La décision gouvernementale d’instaurer l’AGEROUTE (Agence de gestion et de réalisation des routes) et la SONAFIR (Société nationale de financement des infrastructures routières) a été présentée comme une révolution administrative majeure. Pourtant, derrière cette restructuration se cache une manœuvre bien plus trouble que les discours officiels ne le suggèrent. Pour les spécialistes des mécanismes financiers ouest-africains, ces changements institutionnels s’apparentent davantage à une stratégie de diversion qu’à une réelle volonté de modernisation.
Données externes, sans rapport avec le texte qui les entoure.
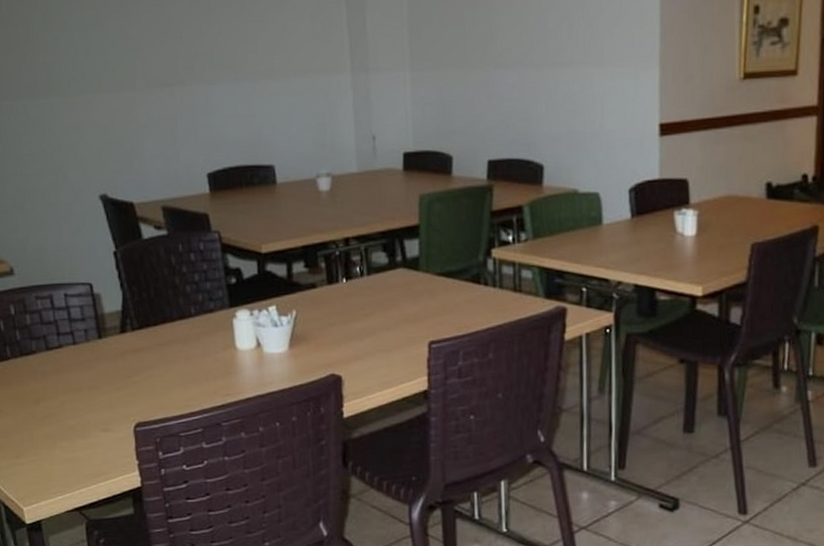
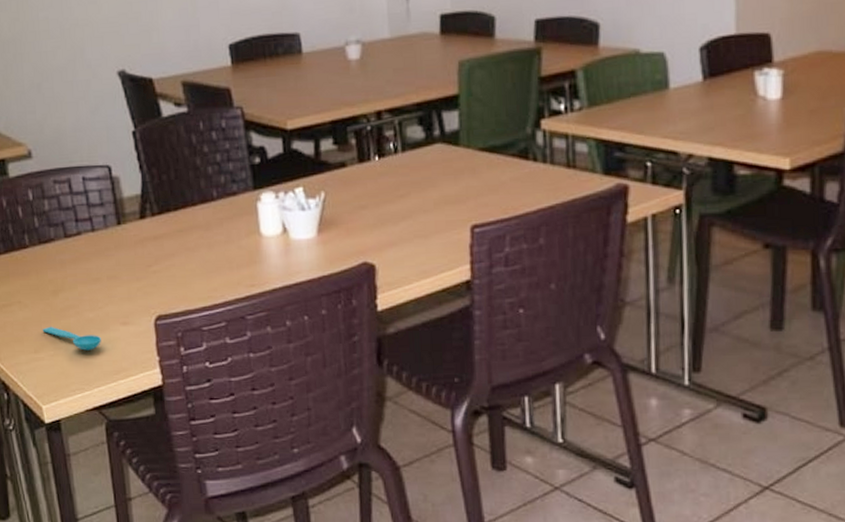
spoon: none [23,433,82,456] -> present [42,326,101,351]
Une refonte des structures au moment opportun
Au Togo, les réformes administratives sont rarement le fruit du hasard. La dissolution de l’ancienne SAFER (Société autonome de financement de l’entretien routier) et la création concomitante de deux entités distinctes interrogent : pourquoi ce bouleversement intervient-il précisément à l’approche de l’arrivée des 200 millions de dollars promis par la Banque mondiale ?
Les observateurs les plus avertis y voient une tentative de reconfiguration des circuits financiers pour contourner les contraintes budgétaires et les audits en cours. En fragmentant les responsabilités entre la SONAFIR, chargée de la collecte et de la mobilisation des fonds, et l’AGEROUTE, responsable des travaux, le gouvernement s’offre un outil idéal pour brouiller les pistes de la traçabilité.
Une opacité institutionnelle au service d’un système fermé
La SONAFIR, présentée comme un levier de diversification des financements, fonctionne en réalité comme une caisse noire où se mélangent les fonds internationaux. Son rôle élargi lui permet de gérer des flux financiers sans la moindre transparence, échappant aux contrôles parlementaires ou citoyens. Pendant ce temps, l’AGEROUTE se positionne comme l’unique instance décisionnelle pour l’attribution et le suivi des chantiers, verrouillant ainsi tout mécanisme de contre-pouvoir.
Cette dualité institutionnelle crée un circuit fermé où les responsabilités se diluent et où les fonds de la Banque mondiale pourraient être réaffectés sans aucun garde-fou. Le risque ? Une captation des ressources au profit de réseaux d’influence, loin des objectifs initiaux de désenclavement et de réduction des coûts logistiques pour les populations togolaises.
Des précédents inquiétants pour l’avenir des infrastructures
L’histoire récente des grands projets routiers au Togo a souvent révélé une corrélation entre la multiplication des agences et l’opacité des dépenses. Plutôt que de renforcer les structures existantes et d’instaurer des audits indépendants, les autorités semblent privilégier la création de paravents administratifs. Ces dispositifs, présentés comme des gages de modernité, servent en réalité à légitimer une gestion discrétionnaire des fonds internationaux.
Les 200 millions de dollars de la Banque mondiale, initialement destinés à améliorer la connectivité du pays, risquent ainsi de financer des mécanismes de détournement plutôt que des infrastructures durables. Sans cadre strict de reddition des comptes ni transparence dans les appels d’offres, l’AGEROUTE et la SONAFIR deviennent les rouages d’un système conçu pour dissimuler plutôt que servir.